Terminamos de armar la clínica, ya sin trabajo que hacer fuimos removidos del lugar rápidamente. Frente al derrumbe hubo momentos de silencio sepulcrales como cuando entraban los binomios caninos, también hacíamos filas humanas desde el borde del edificio para sacar piedra por piedra en cubetas o por bloque de escombro hacia los camiones recolectores. Era impresionante como hombres y mujeres de todas las edades participaban en la remoción de escombros. La lluvia no paró de caer y el humo de un incendio que salía del edificio caído no dejaba de brotar por una chimenea que se hizo con el colapso. Las posibilidades de encontrar a alguien con vida eran cada vez menores conforme el tiempo pasaba, me tocó ver que en una sección de la agencia de autos estaban los familiares de los habitantes desaparecidos del edificio, esperando alguna noticia y conforme iban saliendo efectos personales que se desparramaban por todo el edificio, algunos de los rescatistas los acumulaban en el piso, había ropa, juguetes, alguna carriola.
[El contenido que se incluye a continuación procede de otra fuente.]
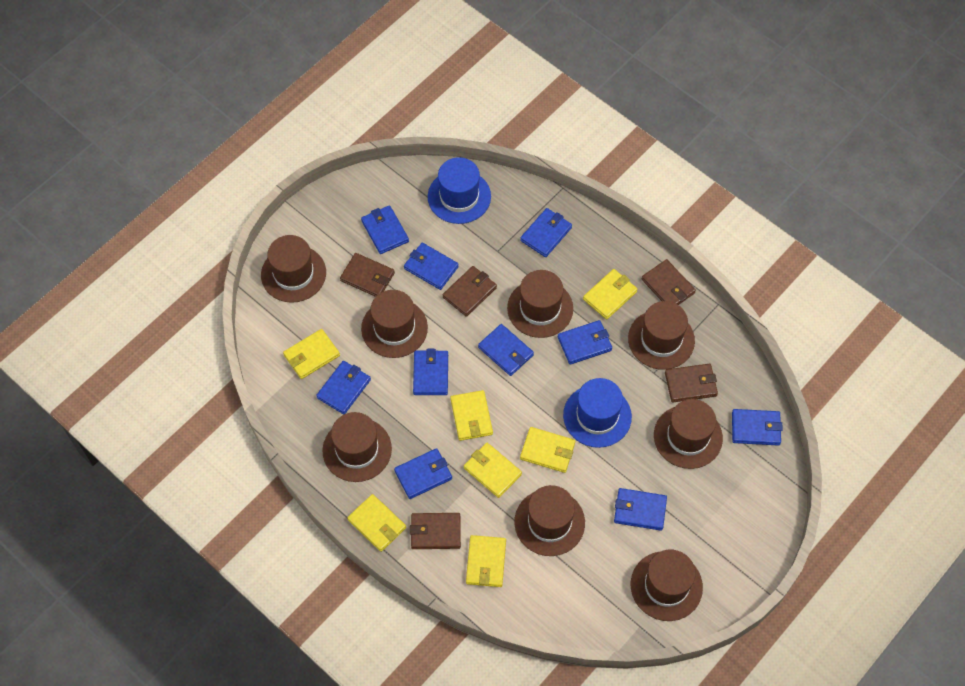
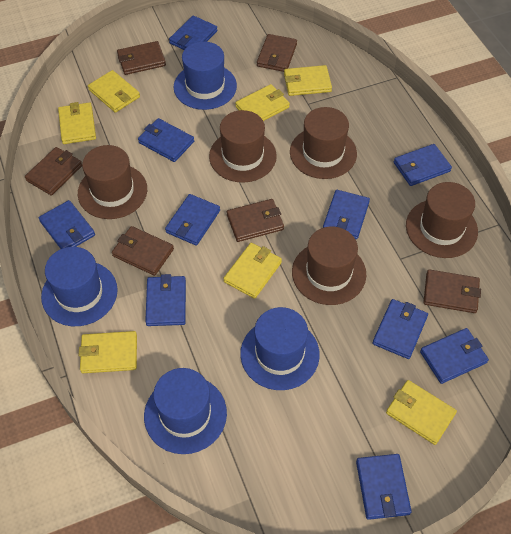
blue hat: [428,157,491,224] [563,378,632,448] = 2 -> [41,247,118,326] [144,368,227,454] [173,41,237,110] [240,307,320,390] = 4
brown hat: [261,235,326,303] [323,412,392,482] [361,290,428,358] [507,270,573,338] [514,485,585,556] [628,301,695,370] [631,550,703,621] [654,399,723,469] = 8 -> [78,145,147,219] [209,110,277,183] [290,107,357,179] [292,227,366,305] [406,182,478,258] = 5
brown wallet: [340,253,395,297] [410,513,461,549] [443,266,497,317] [642,259,696,305] [665,364,718,402] = 5 -> [25,147,82,196] [112,226,174,276] [117,41,166,75] [227,199,284,242] [257,34,297,72] [423,269,481,313] = 6

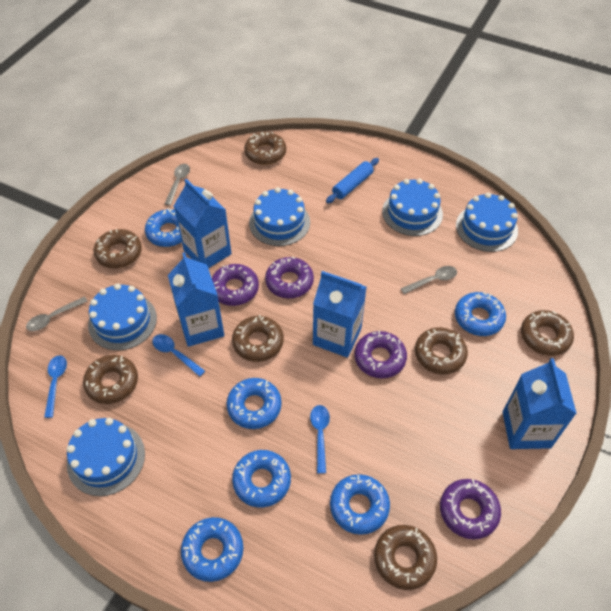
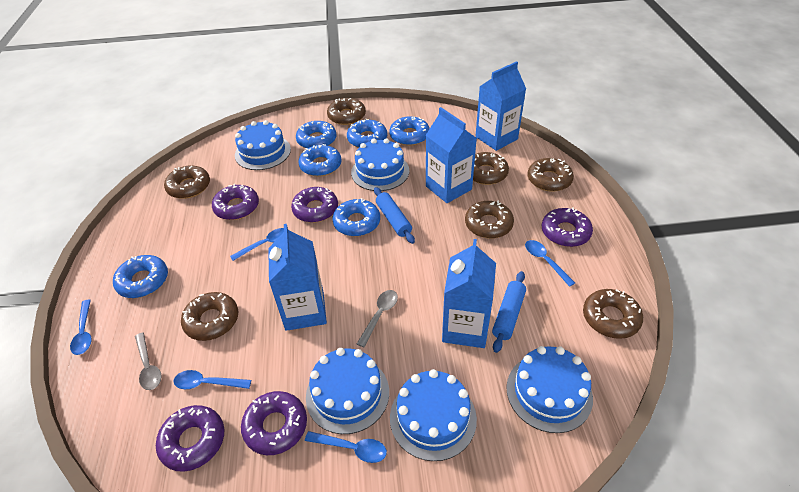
blue rolling pin: [326,158,379,203] = 1 -> [374,187,415,244] [492,271,526,353] = 2
blue spoon: [44,355,67,418] [152,334,205,377] [310,405,330,474] = 3 -> [70,299,92,355] [174,370,251,389] [230,228,284,261] [305,431,387,463] [525,240,575,287] = 5
grey spoon: [26,296,88,331] [165,164,190,206] [401,266,457,294] = 3 -> [135,332,162,390] [357,290,398,347] = 2
purple donut: [212,264,259,306] [265,257,314,298] [354,331,407,378] [440,479,501,540] = 4 -> [156,405,224,472] [212,184,259,220] [241,391,307,455] [291,187,338,223] [542,207,593,247] = 5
Llegó la noche, seguía lloviendo y afuera de los retenes llegaba más y más gente dispuesta a relevar a los que salían, entonces decidimos regresar, no sin antes comer unos tamales que unas personas ofrecían de forma gratuita a los rescatistas, posiblemente los más ricos que he comido. Días después de estar ahí, se daban por concluidas las labores de rescate en el edificio de Petén y no menos de 6 cuerpos fueron recuperados.
Los días pasaron y las historias fluyeron, las “fake news”, Frida, la perrita rescatista que se hizo un ícono de las labores de salvamento, los muertos, los sobrevivientes, la foto de un soldado que rompe en lágrimas, los últimos rescatados, los “topos mexicanos”, la ayuda internacional, la noche que tuvieron a medio México despierto viendo la novela de una niña que “hablaba” con los rescatistas, que estaban a punto de sacar de los escombros del malogrado Colegio Rebsamen, que nunca existió. El puño levantado de los rescatistas exigiendo silencio se volvió en símbolo de unidad y voluntad, se me erizan los pelos al recordar el haber presenciado como esa señal detona el silencio que fulmina el caos en segundos, esperando que el perro adiestrado detecte alguna señal vida debajo del concreto.
Esa noche del 21 de septiembre regresé a casa agotado, un poco triste porque no vi salir a nadie con vida y me ahogué con las ganas gritar y aplaudir algún rescate, pero también regresé con el alma un poquito más tranquila y satisfecha.
A un año del temblor y a pesar de que se recibió ayuda y donaciones en dinero y especie importantes provenientes de México y el extranjero, se destaparon cantidad de cloacas de corrupción sin grandes consecuencias hasta ahora, hoy día siguen familias viviendo en la calle porque sus casas y edificios quedaron dañados y simplemente dejaron de recibir apoyo hace varios meses.